The piece was performed on 9 September at The Place.

By: Sep. 10, 2023

Review: THE REVENGE OF POPPERFACE, The Place "Content Warning - this performance contains nudity, haze and fake blood" - welcome to the Autumn season at The Place!

The Revenge of Popperface by Gareth Chambers invites the audience to muse over "an experimental exploration of masculinity" through the occult and opera no less.

Chambers is the kind of choreographer one should know about but probably doesn't. Why? A subculture of creativity? Very likely…as these types of makers aren't guaranteed commercial successes; they're aiming to challenge the sector rather than sedate it.

The Place theatre had been altered to offer a new 'front' and seating on three sides of the space. The set design is 'snuff movie via a satanic cult at ritual time' realness: black plastic, red hue lighting, incense burning and a pair of legs belonging to a dead person one assumes. The cast of two, Richard Pye and Joseph Grey Adams, are dressed in suits wardening the space until they turn to face the disheveled plastic mound and the ceremonial journey begins.

The ritualistic movement starts on all fours with generous upper body undulations signifying intoxication, and the arrival of a new state. Chambers captures the euphoric state of drug taking through movement with skill, as one clearly sees a shift, where pleasure becomes paramount and inhibitions are lost. He uses slo-mo, suspension and spatial tension to communicate the altered mental and physical conditions, and it's an interesting watch.

The less attractive side of drugs also feels evident, with the two men communicating frustration and paranoia through movement that reads like wrestling with oneself. Bound, aggressive and with audible breath they seem equally divided between turmoil and ecstasy.

At this point one man moves to the side (there are no wings) and undresses. In the moment it feels somewhat awkward, not the inevitable nakedness, but the mundane action of slowly undressing while being watched.

The naked body is always interesting to observe, in both form and movement, and especially when viewed under down lighting as all minutiae is amplified. The naked man now proceeds to undress his counterpart, yet none of this feels overtly sexual (to me), although the already evident power struggle keeps flitting between the two - dominant versus submissive etc.

Once both naked they have a good old tussle, and why not. Masculinity has many facets, and the necessity to prove physical strength is absolutely one of them, often followed by sexual need. Throughout the work, text is projected onto the black wall backdrop, confirming when acts begin and also sharing profound statements in Old English (which feels a bit lazy and disconnected).
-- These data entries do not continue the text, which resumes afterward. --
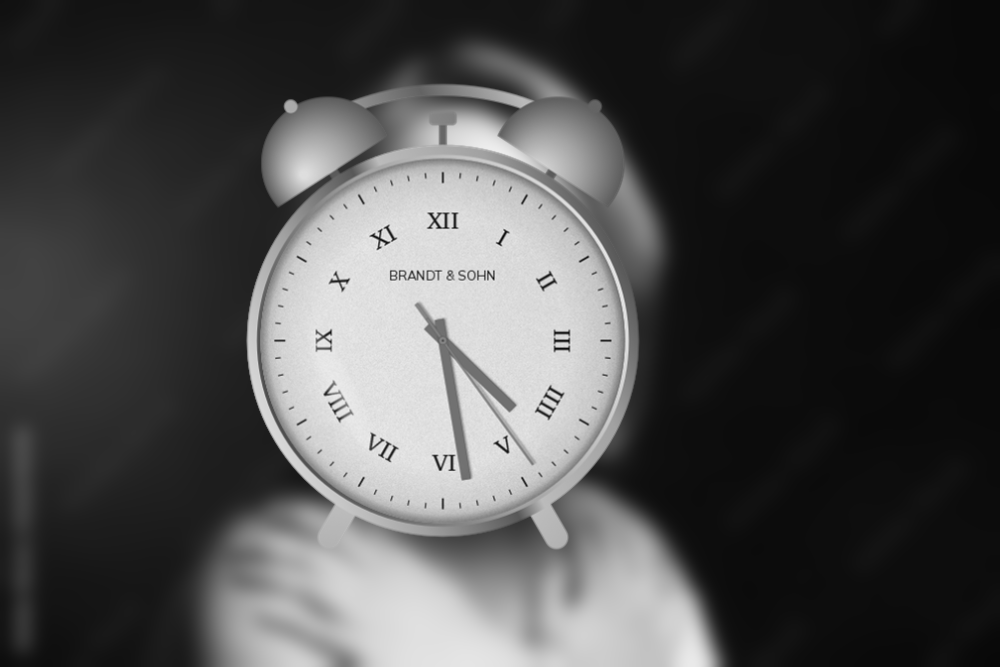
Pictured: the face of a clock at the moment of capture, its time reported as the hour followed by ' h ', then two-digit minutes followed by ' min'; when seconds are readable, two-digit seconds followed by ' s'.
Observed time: 4 h 28 min 24 s
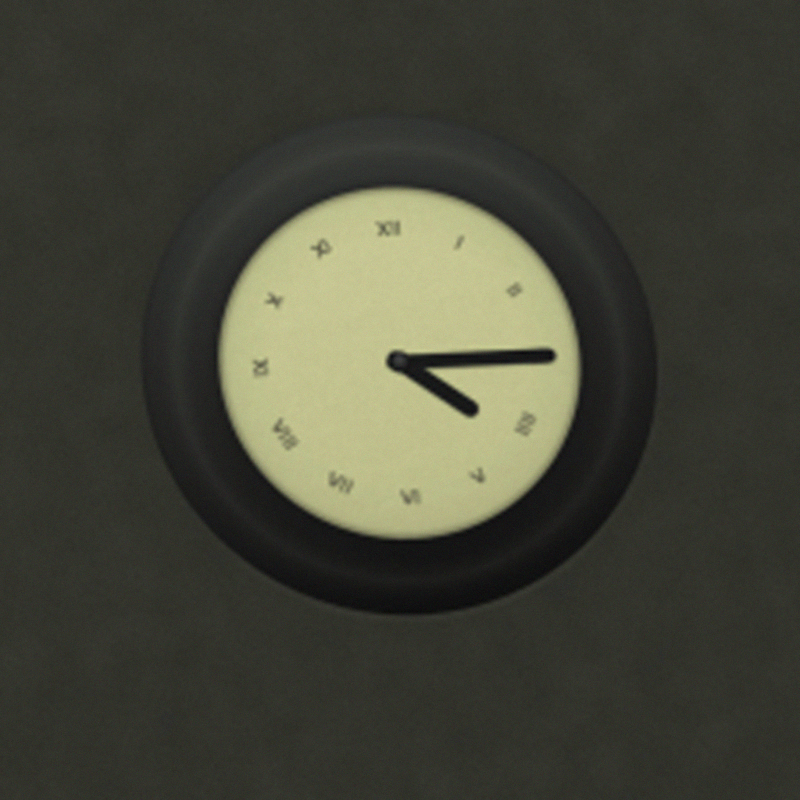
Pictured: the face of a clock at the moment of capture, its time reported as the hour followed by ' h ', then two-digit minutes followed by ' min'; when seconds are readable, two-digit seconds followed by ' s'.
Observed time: 4 h 15 min
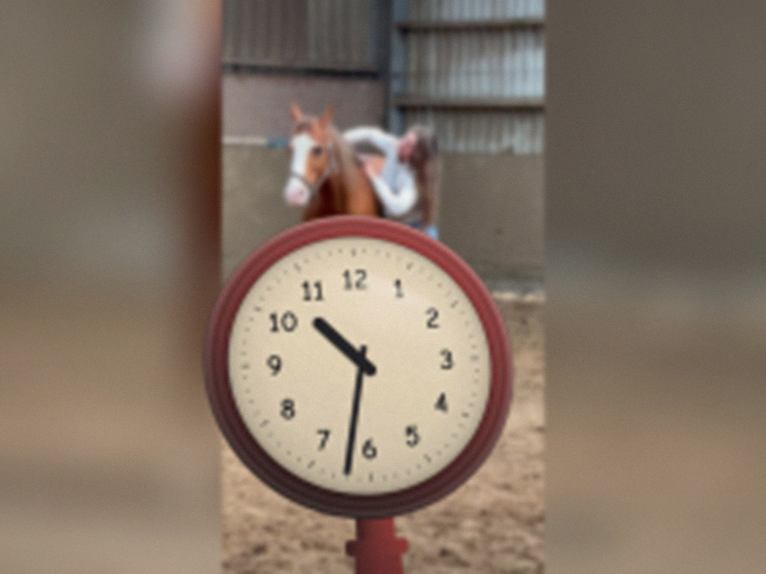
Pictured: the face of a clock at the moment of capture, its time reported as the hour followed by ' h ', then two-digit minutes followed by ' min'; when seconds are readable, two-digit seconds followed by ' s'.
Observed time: 10 h 32 min
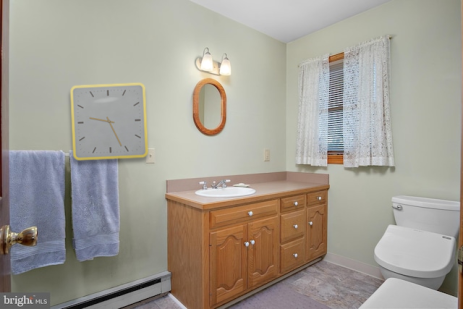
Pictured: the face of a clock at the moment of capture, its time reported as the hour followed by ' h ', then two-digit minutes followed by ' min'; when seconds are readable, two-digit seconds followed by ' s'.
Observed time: 9 h 26 min
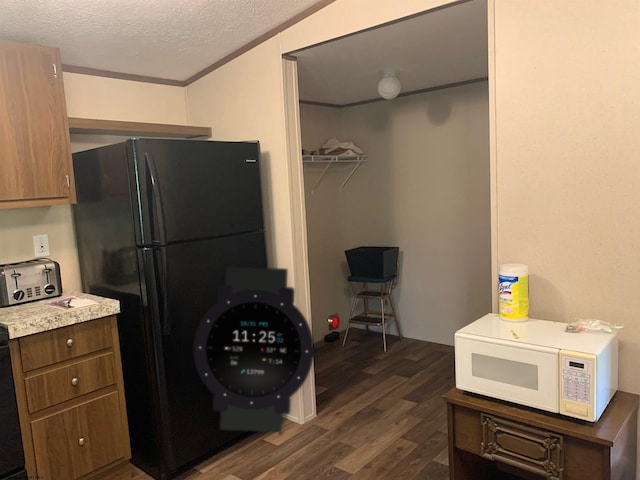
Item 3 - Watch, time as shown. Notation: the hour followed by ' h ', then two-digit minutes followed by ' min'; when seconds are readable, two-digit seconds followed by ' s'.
11 h 25 min
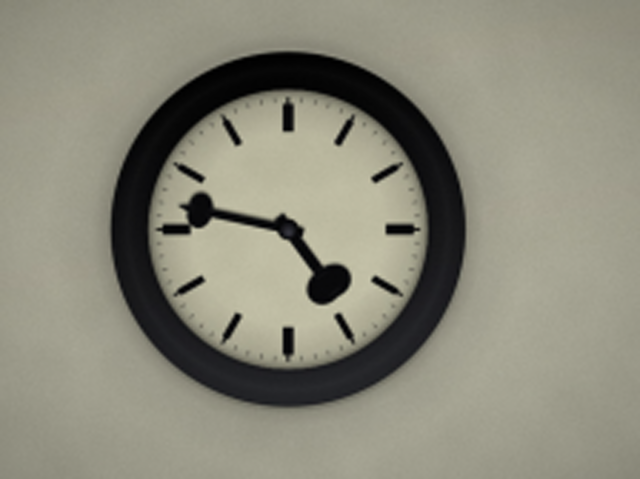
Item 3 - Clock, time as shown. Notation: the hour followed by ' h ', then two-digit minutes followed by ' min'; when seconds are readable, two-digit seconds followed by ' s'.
4 h 47 min
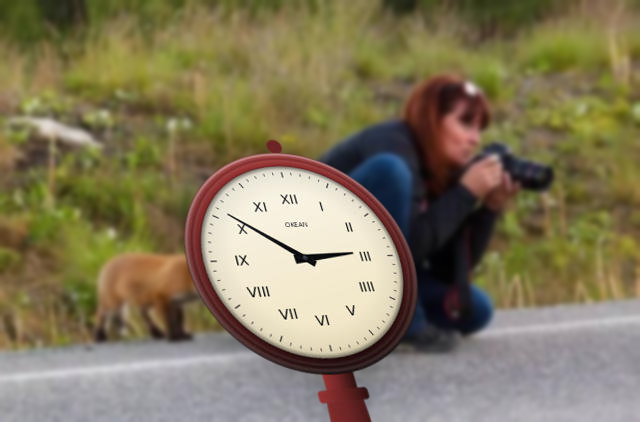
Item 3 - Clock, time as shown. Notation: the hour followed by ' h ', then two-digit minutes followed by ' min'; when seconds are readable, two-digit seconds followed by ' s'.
2 h 51 min
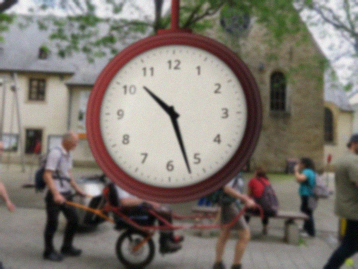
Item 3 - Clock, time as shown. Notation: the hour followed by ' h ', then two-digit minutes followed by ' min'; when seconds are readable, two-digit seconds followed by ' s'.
10 h 27 min
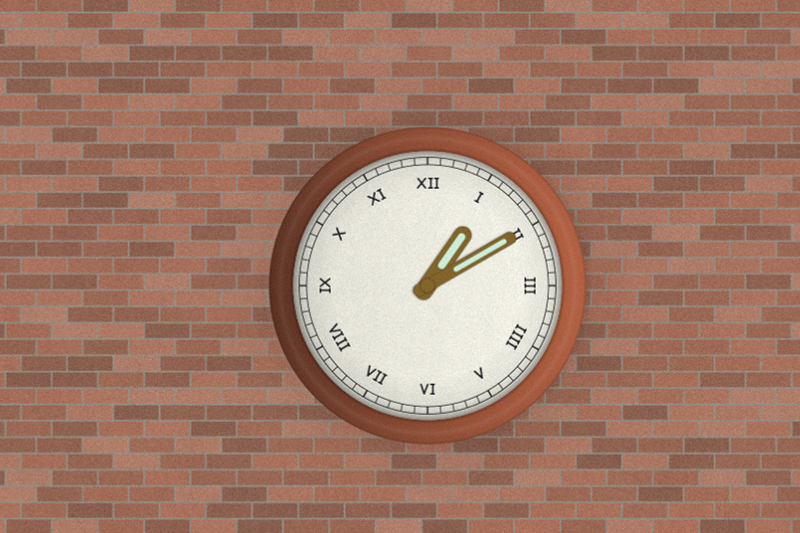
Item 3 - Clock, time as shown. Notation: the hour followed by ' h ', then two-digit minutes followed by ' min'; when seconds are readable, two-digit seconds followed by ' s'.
1 h 10 min
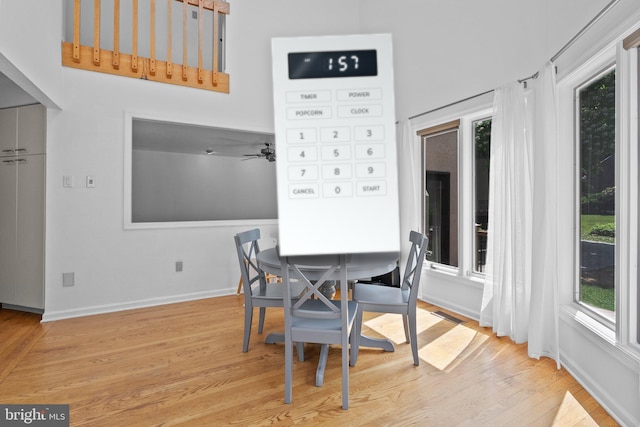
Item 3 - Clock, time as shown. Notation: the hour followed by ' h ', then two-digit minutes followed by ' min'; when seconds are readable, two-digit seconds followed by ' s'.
1 h 57 min
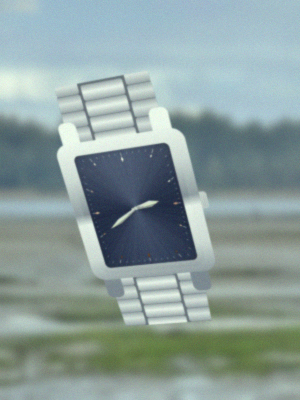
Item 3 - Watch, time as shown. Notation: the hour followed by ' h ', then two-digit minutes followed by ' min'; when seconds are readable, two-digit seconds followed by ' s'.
2 h 40 min
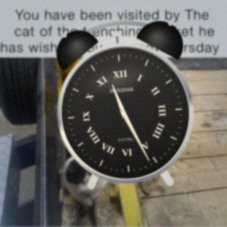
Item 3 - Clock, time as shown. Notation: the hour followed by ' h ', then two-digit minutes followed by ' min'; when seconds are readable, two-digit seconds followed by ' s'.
11 h 26 min
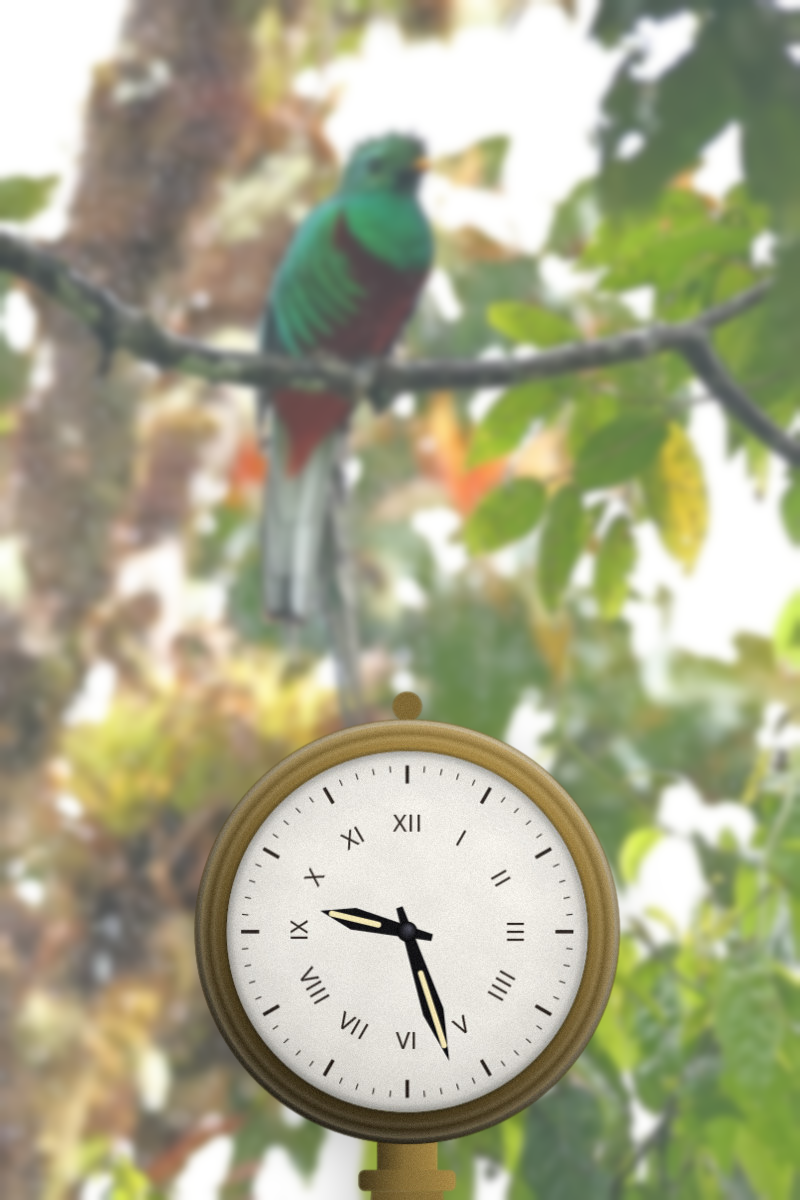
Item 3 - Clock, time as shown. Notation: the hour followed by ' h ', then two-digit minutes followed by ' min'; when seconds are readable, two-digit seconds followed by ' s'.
9 h 27 min
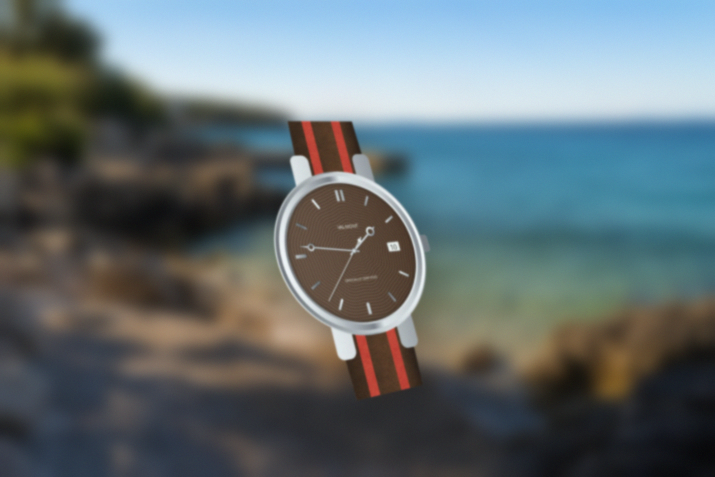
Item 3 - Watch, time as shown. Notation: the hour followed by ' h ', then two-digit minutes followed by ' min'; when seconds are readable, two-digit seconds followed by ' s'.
1 h 46 min 37 s
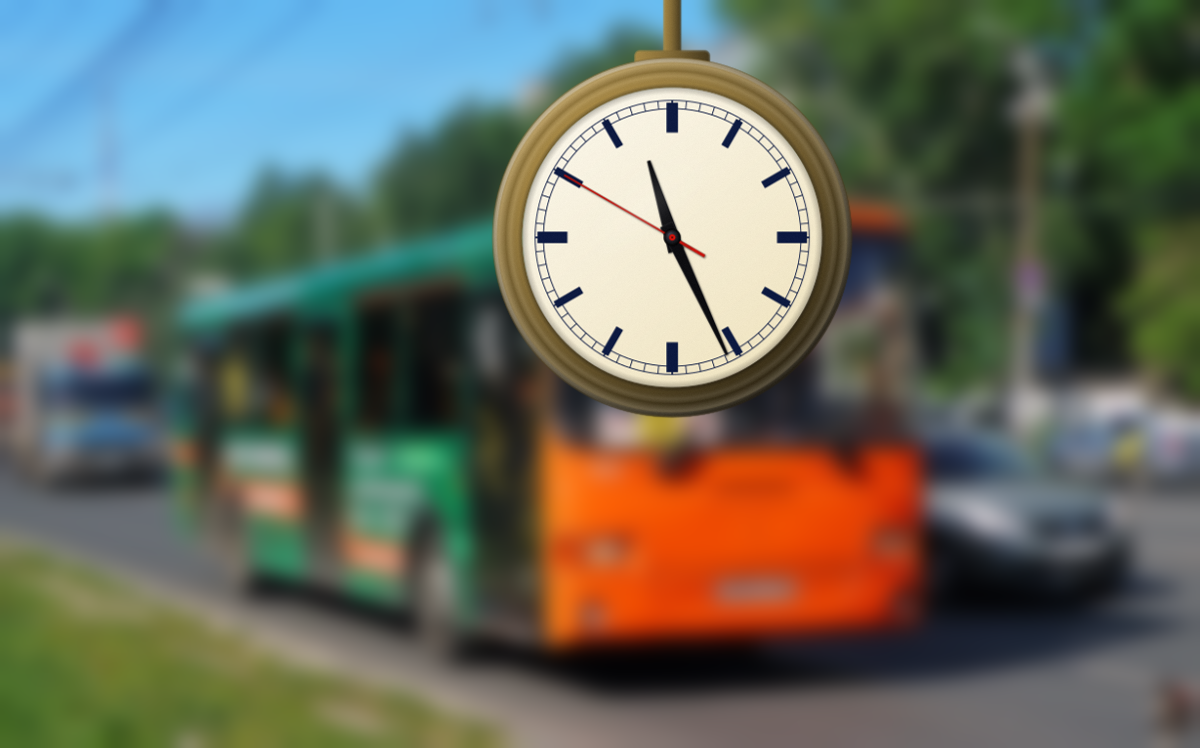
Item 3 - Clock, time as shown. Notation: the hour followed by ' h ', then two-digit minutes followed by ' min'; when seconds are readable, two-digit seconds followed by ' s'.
11 h 25 min 50 s
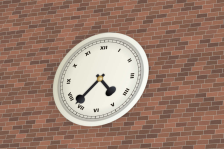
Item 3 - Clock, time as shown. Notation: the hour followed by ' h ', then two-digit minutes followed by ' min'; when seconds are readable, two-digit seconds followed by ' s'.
4 h 37 min
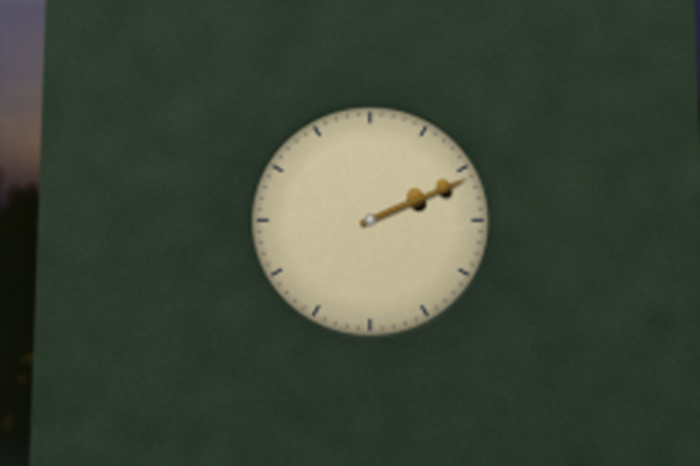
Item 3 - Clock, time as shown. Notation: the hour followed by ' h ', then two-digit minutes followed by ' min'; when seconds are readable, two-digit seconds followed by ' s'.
2 h 11 min
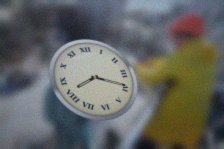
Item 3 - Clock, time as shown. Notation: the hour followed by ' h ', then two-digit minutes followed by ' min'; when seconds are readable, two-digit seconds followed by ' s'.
8 h 19 min
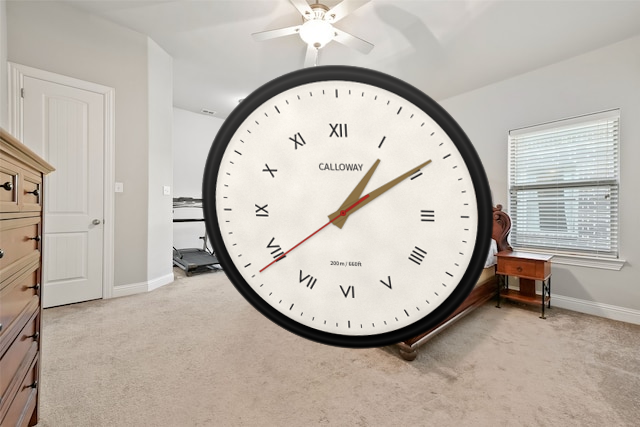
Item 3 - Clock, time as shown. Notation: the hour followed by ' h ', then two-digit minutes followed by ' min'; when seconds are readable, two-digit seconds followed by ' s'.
1 h 09 min 39 s
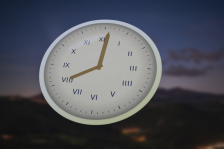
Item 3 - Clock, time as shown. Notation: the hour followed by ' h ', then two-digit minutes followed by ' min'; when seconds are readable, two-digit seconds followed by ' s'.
8 h 01 min
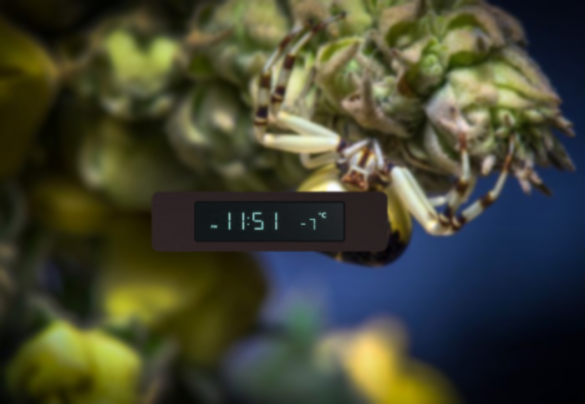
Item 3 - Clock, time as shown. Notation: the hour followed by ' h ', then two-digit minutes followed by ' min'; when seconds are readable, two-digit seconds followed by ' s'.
11 h 51 min
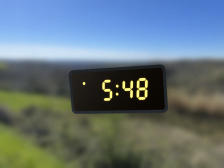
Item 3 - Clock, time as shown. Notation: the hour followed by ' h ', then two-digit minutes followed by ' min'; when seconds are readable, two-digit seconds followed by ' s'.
5 h 48 min
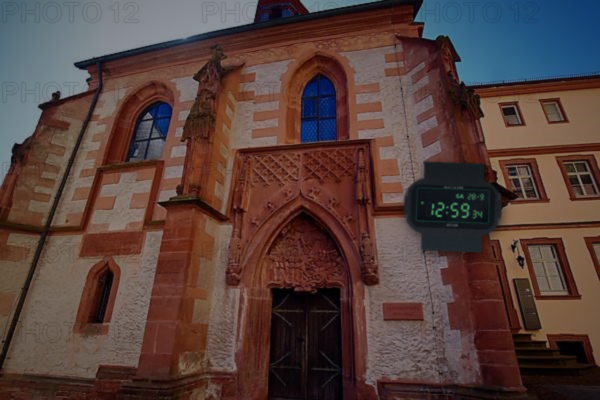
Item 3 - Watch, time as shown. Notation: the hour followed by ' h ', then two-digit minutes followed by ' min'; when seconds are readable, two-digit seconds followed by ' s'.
12 h 59 min
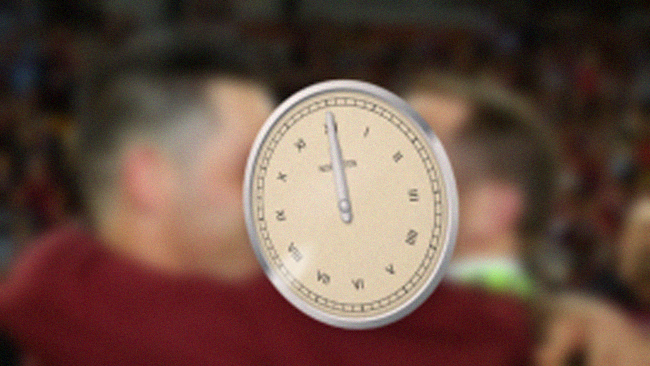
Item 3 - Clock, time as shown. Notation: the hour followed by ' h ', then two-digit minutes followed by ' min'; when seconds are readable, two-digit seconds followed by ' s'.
12 h 00 min
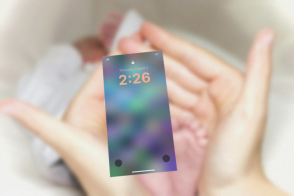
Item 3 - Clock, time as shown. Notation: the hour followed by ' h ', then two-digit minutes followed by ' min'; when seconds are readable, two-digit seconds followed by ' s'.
2 h 26 min
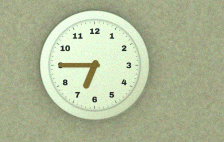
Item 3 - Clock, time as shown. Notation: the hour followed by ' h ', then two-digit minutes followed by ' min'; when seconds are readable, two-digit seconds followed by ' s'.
6 h 45 min
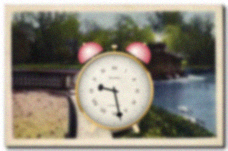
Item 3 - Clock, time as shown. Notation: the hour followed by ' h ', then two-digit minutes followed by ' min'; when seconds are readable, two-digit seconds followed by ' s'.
9 h 28 min
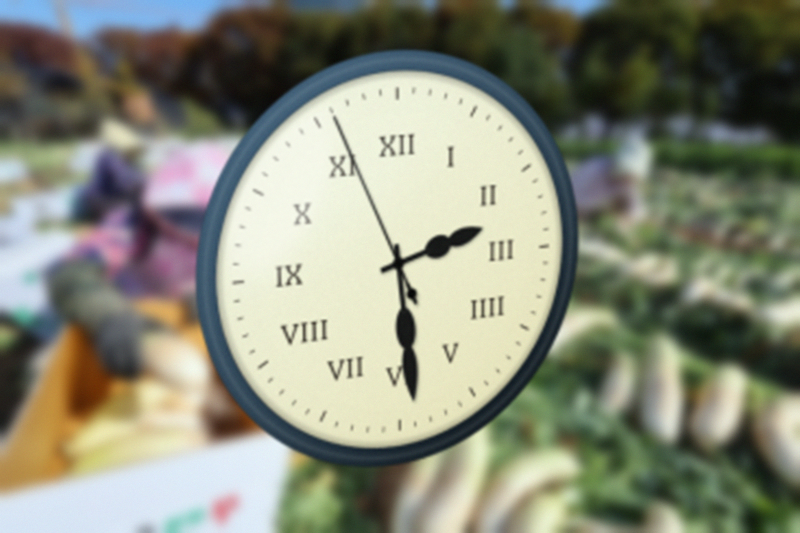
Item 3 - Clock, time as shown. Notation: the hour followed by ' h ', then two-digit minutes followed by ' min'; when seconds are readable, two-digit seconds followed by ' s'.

Mid show we're told there's an interval and the two men proceed to have a vape and a can of Monster Energy each - what a larf. Couldn't be a San Pellegrino natch. 

When things continue we get the (faux) blood element. They pour the liquid over each other in a ceremonial way and off they go, on a slippery sucker exploration of the space and each other's bodies. It's mesmerising to watch, and will take a huge amount of sensitivity and improvisational expertise to do so seamlessly. It goes on for a while, which isn't a problem, and then ends weakly with the two men repeating wrestling style holds. 

The climax of the piece sees the dead legs actually come back to life, and a third man join the festivities. As the soundtrack (what I imagine space to sound like with Amanda Lear lost in it) by Cathedral Hygiene disappears we hear man number three grunting like there's no tomorrow and then the piece is over.

Is there a bigger message behind all of this? I actually don't know, or if there is it wasn't clear to me. It also feels important to contemplate what would be left behind if all the props and visual design elements were taken away. I understand that any work is more than one thing, but as it stands this (dance) piece is mostly about atmosphere, paraphernalia and committed performances. Is that enough?